▸ WORK ITEM: Among the entries, find the lines with the string "Kürzungen" and report them.

▸ Saved entries:

○ ○ ○ ○ ○

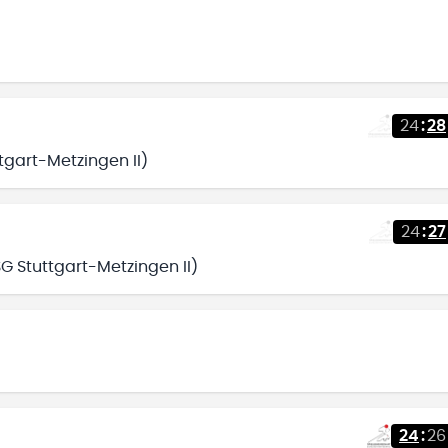
24
:
28
tgart-Metzingen II)
24
:
27
G Stuttgart-Metzingen II)
24
:
26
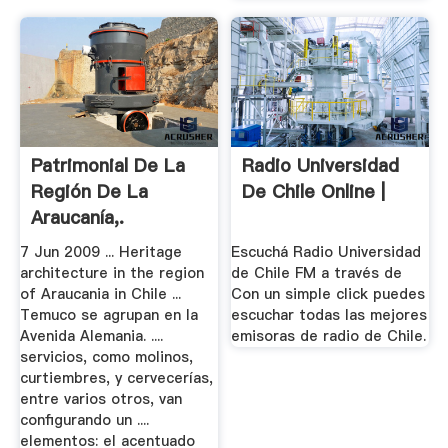
Patrimonial De La
Radio Universidad
Región De La
De Chile Online |
Araucanía,.
7 Jun 2009 ... Heritage
Escuchá Radio Universidad
architecture in the region
de Chile FM a través de
of Araucania in Chile ...
Con un simple click puedes
Temuco se agrupan en la
escuchar todas las mejores
Avenida Alemania. ....
emisoras de radio de Chile.
servicios, como molinos,
curtiembres, y cervecerías,
entre varios otros, van
configurando un ....
elementos: el acentuado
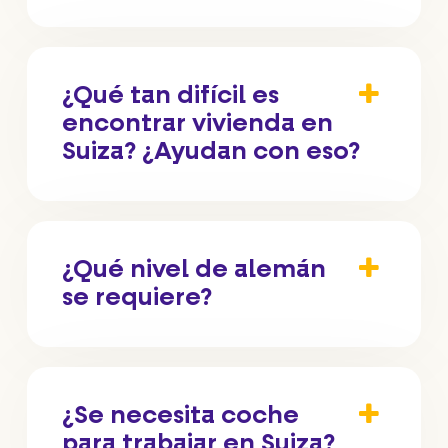
¿Qué tan difícil es
encontrar vivienda en
Suiza? ¿Ayudan con eso?
¿Qué nivel de alemán
se requiere?
¿Se necesita coche
para trabajar en Suiza?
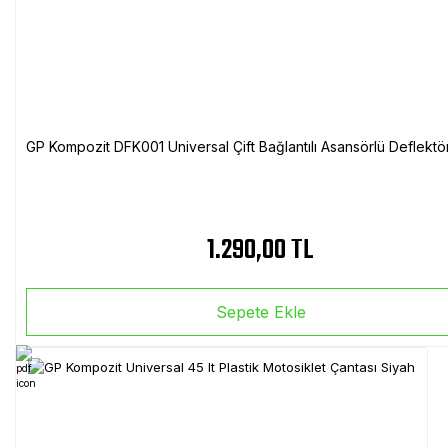
GP Kompozit DFK001 Universal Çift Bağlantılı Asansörlü Deflektö
1.290,00 TL
Sepete Ekle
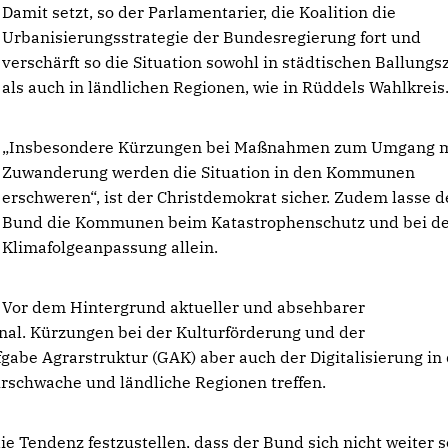
Damit setzt, so der Parlamentarier, die Koalition die
Urbanisierungsstrategie der Bundesregierung fort und
verschärft so die Situation sowohl in städtischen Ballungs
als auch in ländlichen Regionen, wie in Rüddels Wahlkreis
Insbesondere Kürzungen bei Maßnahmen zum Umgang m
Zuwanderung werden die Situation in den Kommunen
erschweren“, ist der Christdemokrat sicher. Zudem lasse d
Bund die Kommunen beim Katastrophenschutz und bei d
Klimafolgeanpassung allein.
Vor dem Hintergrund aktueller und absehbarer
nal. Kürzungen bei der Kulturförderung und der
abe Agrarstruktur (GAK) aber auch der Digitalisierung in
rschwache und ländliche Regionen treffen.
 Tendenz festzustellen, dass der Bund sich nicht weiter s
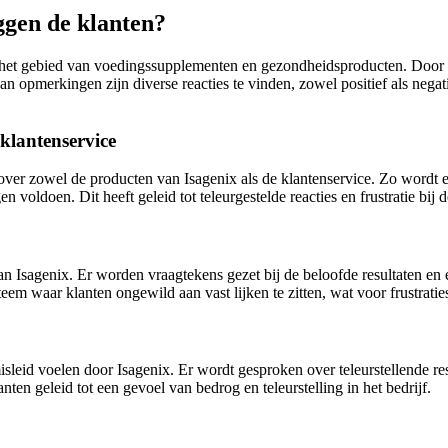
ggen de klanten?
 op het gebied van voedingssupplementen en gezondheidsproducten. Doo
 opmerkingen zijn diverse reacties te vinden, zowel positief als negati
klantenservice
 is over zowel de producten van Isagenix als de klantenservice. Zo word
oldoen. Dit heeft geleid tot teleurgestelde reacties en frustratie bij d
van Isagenix. Er worden vraagtekens gezet bij de beloofde resultaten en
m waar klanten ongewild aan vast lijken te zitten, wat voor frustraties
sleid voelen door Isagenix. Er wordt gesproken over teleurstellende res
ten geleid tot een gevoel van bedrog en teleurstelling in het bedrijf.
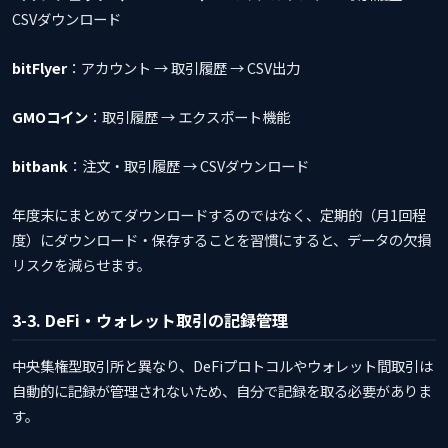
CSVダウンロード
bitFlyer
：アカウント → 取引履歴 → CSV出力
GMOコイン
：取引履歴 → エクスポート機能
bitbank
：注文・取引履歴 → CSVダウンロード
年度末にまとめてダウンロードするのではなく、定期的（月1回程
度）にダウンロード・保存することを習慣にすると、データの欠損
リスクを減らせます。
3-3. DeFi・ウォレット取引の記録管理
中央集権型取引所と異なり、DeFiプロトコルやウォレット間取引は
自動的に記録が管理されないため、自分で記録を取る必要がありま
す。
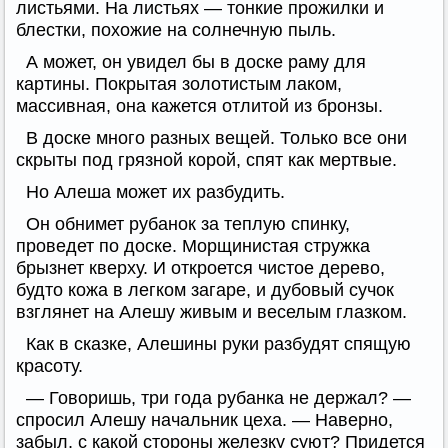
листьями. На листьях — тонкие прожилки и
блестки, похожие на солнечную пыль.
А может, он увидел бы в доске раму для
картины. Покрытая золотистым лаком,
массивная, она кажется отлитой из бронзы.
В доске много разных вещей. Только все они
скрыты под грязной корой, спят как мертвые.
Но Алеша может их разбудить.
Он обнимет рубанок за теплую спинку,
проведет по доске. Морщинистая стружка
брызнет кверху. И откроется чистое дерево,
будто кожа в легком загаре, и дубовый сучок
взглянет на Алешу живым и веселым глазком.
Как в сказке, Алешины руки разбудят спящую
красоту.
— Говоришь, три года рубанка не держал? —
спросил Алешу начальник цеха. — Наверно,
забыл, с какой стороны железку суют? Придется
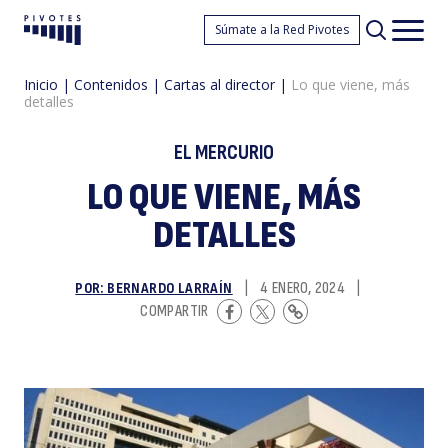
L
Súmate a la Red Pivotes
Pivotes
Men
princ
Inicio
|
Contenidos
|
Cartas al director
|
Lo que viene, más
detalles
EL MERCURIO
LO QUE VIENE, MÁS
DETALLES
q
POR: BERNARDO LARRAÍN
|
4 ENERO, 2024
|
COMPARTIR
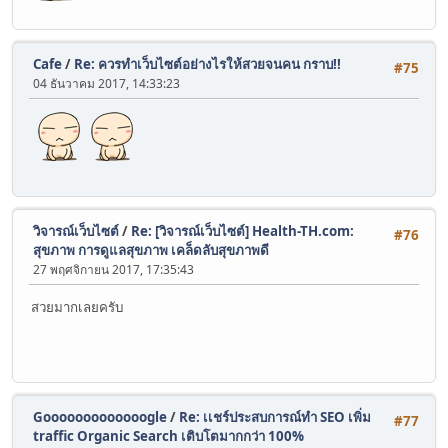
Cafe
/
Re: ควรทำเว็บไซต์อย่างไรให้สวยจนคน กราบ!!
#75
04 ธันวาคม 2017, 14:33:23
วิจารณ์เว็บไซต์
/
Re: [วิจารณ์เว็บไซต์] Health-TH.com:
#76
สุขภาพ การดูแลสุขภาพ เคล็ดลับสุขภาพดี
27 พฤศจิกายน 2017, 17:35:43
สวยมากเลยครับ
Gooooooooooooogle
/
Re: เเชร์ประสบการณ์ทำ SEO เพิ่ม
#77
traffic Organic Search เติบโตมากกว่า 100%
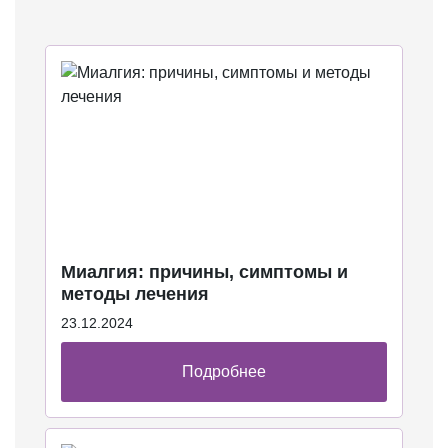
Миалгия: причины, симптомы и
методы лечения
23.12.2024
Подробнее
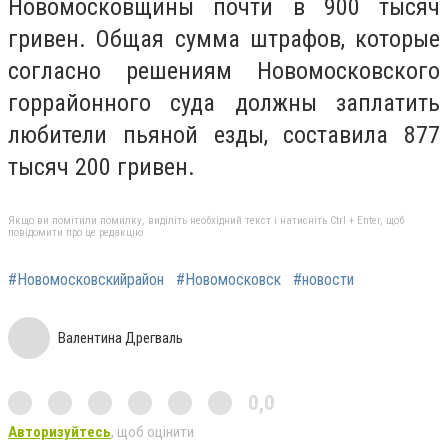
Новомосковщины почти в 900 тысяч
гривен. Общая сумма штрафов, которые
согласно решениям Новомосковского
горрайонного суда должны заплатить
любители пьяной езды, составила 877
тысяч 200 гривен.
Якщо ви помітили помилку, виділіть необхідний текст і натисніть Ctrl + Enter, щоб
повідомити про це редакцію
#Новомосковскийрайон
#Новомосковск
#новости
Валентина Дрегваль
0,0
Авторизуйтесь
, щоб оцінити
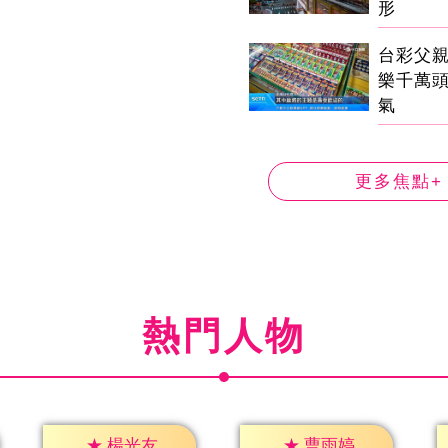
形
台彩父
樂千萬
氣
更多焦點+
熱門人物
★
楊光友
★
曹雨婷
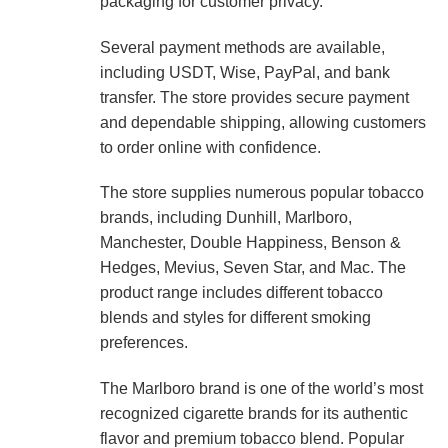
packaging for customer privacy.
Several payment methods are available,
including USDT, Wise, PayPal, and bank
transfer. The store provides secure payment
and dependable shipping, allowing customers
to order online with confidence.
The store supplies numerous popular tobacco
brands, including Dunhill, Marlboro,
Manchester, Double Happiness, Benson &
Hedges, Mevius, Seven Star, and Mac. The
product range includes different tobacco
blends and styles for different smoking
preferences.
The Marlboro brand is one of the world’s most
recognized cigarette brands for its authentic
flavor and premium tobacco blend. Popular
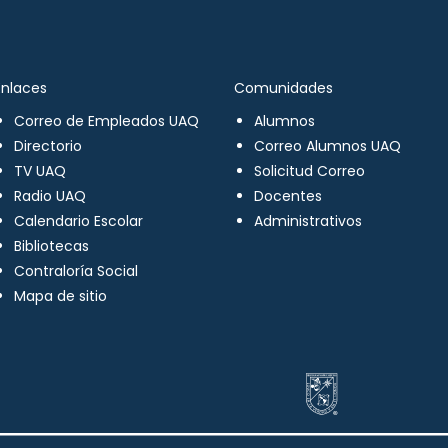
Enlaces
Comunidades
Correo de Empleados UAQ
Alumnos
Directorio
Correo Alumnos UAQ
TV UAQ
Solicitud Correo
Radio UAQ
Docentes
Calendario Escolar
Administrativos
Bibliotecas
Contraloría Social
Mapa de sitio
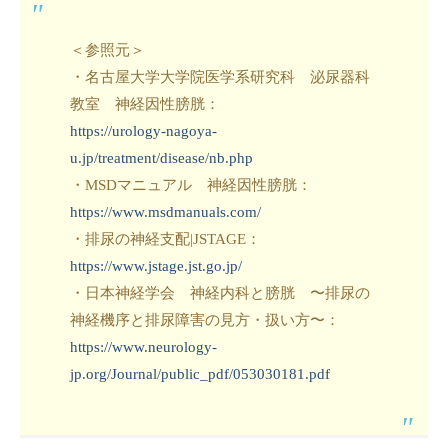
＜参照元＞
・名古屋大学大学院医学系研究科 泌尿器科
教室 神経因性膀胱：
https://urology-nagoya-
u.jp/treatment/disease/nb.php
・MSDマニュアル 神経因性膀胱：
https://www.msdmanuals.com/
・排尿の神経支配|JSTAGE：
https://www.jstage.jst.go.jp/
・日本神経学会 神経内科と膀胱 〜排尿の
神経機序と排尿障害の見方・扱い方〜：
https://www.neurology-
jp.org/Journal/public_pdf/053030181.pdf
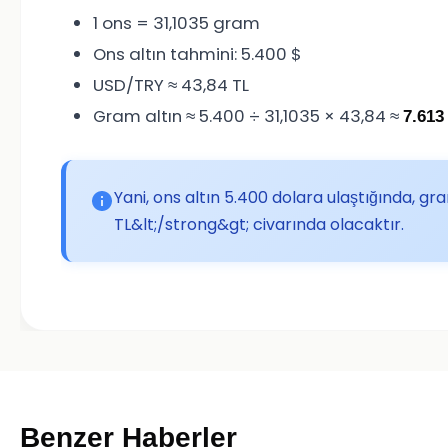
1 ons = 31,1035 gram
Ons altın tahmini: 5.400 $
USD/TRY ≈ 43,84 TL
Gram altın ≈ 5.400 ÷ 31,1035 × 43,84 ≈
7.613
Yani, ons altın 5.400 dolara ulaştığında, gra
TL&lt;/strong&gt; civarında olacaktır.
Benzer Haberler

○ ○ ○ ○ ○

▸ TASK ANSWER:
Insbesondere Kürzungen bei Maßnahmen zum Umgang m
nal. Kürzungen bei der Kulturförderung und der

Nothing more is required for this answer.